Three types of black holes have been discovered over the past 25 years, first by theoretical physicists and then by observational astronomers.
The first kind of black hole is caused when a star of about 20 times the mass of our Sun goes supernova and then its remnants, mostly neutrons, are so dense that they collapse in on themselves, because the gravitational forces are no longer balanced by internal release of thermonuclear generated energy (the star has "winked" out). The resultant gravitational collapse forms a hole in space-time that will "eat" all matter that crosses its surface (the event horizon), including photons, so no light can escape, and drag it into an infinitely dense point in the hole called a singularity. What happens thereafter to the ingested matter is anyone's guess, since all the laws of physics, relativity and quantum mechanics have broken down and no longer work. A new theory of guantum gravity is being developed to explain the laws of nature that govern singularities
Some theoretical physicists, most notably, Steven Hawking, believe that the singularity ejects the matter into another universe as a "Big Bang" or into another dimension, but there is, of course, no proof of this and almost any theory of what happens in the singularity is viable at this time.

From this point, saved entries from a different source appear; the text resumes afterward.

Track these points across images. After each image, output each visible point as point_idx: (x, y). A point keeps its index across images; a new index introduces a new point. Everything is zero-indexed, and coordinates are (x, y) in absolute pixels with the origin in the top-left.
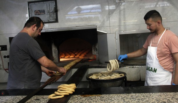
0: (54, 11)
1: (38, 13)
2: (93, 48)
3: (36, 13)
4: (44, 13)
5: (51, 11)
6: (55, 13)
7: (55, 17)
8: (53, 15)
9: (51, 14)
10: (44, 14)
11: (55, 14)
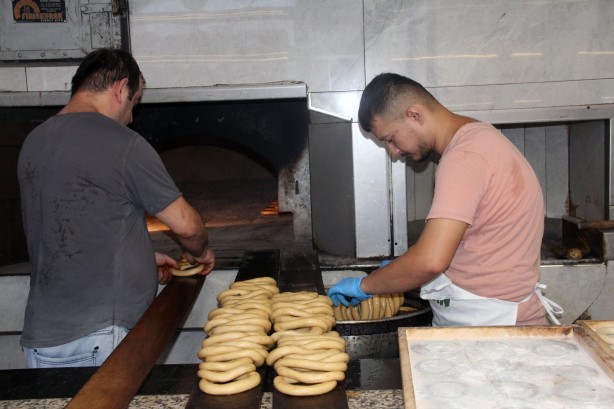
0: (110, 9)
1: (32, 11)
2: (280, 183)
3: (22, 12)
4: (60, 15)
5: (98, 8)
6: (117, 18)
7: (119, 38)
8: (104, 28)
9: (97, 21)
10: (64, 17)
11: (119, 22)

A second type of black holes is called a Supermassive black hole which forms at the center of most galaxies, including our own, not from a collapsed star, but from collapsed interstellar gas and other matter that has become so massive as to allow its gravity to force it into a black hole. These galactic monsters are thousands of times bigger than the ordinary black hole and they seem to be an integral part of the life cycle of galaxies, rather than the death throes of an individual star.
The third type of black hole is found in stellar nurseries billions of light years away from us (and hence existing in the early years of our universe) and are identified by the violent bursts of gamma radiation they release, which can be seen on earth when the hole's event horizon is facing us. The function of these types of holes is unknown but they form from Hyper-novas, the explosion of supermassive stars that are too big to survive more than a few million years (as opposed to to the ten billion year life span of most other stars). These Gamma Ray Bursters may be involved in the birth of second generation stars in those stellar nurseries.
It has also been postulated that there exists throughout the universe microscopic black holes, but this has not yet been observed in even our most powerful extant "atom smashers", and their verification will await experiments in the next generation of supercolliders now being planned.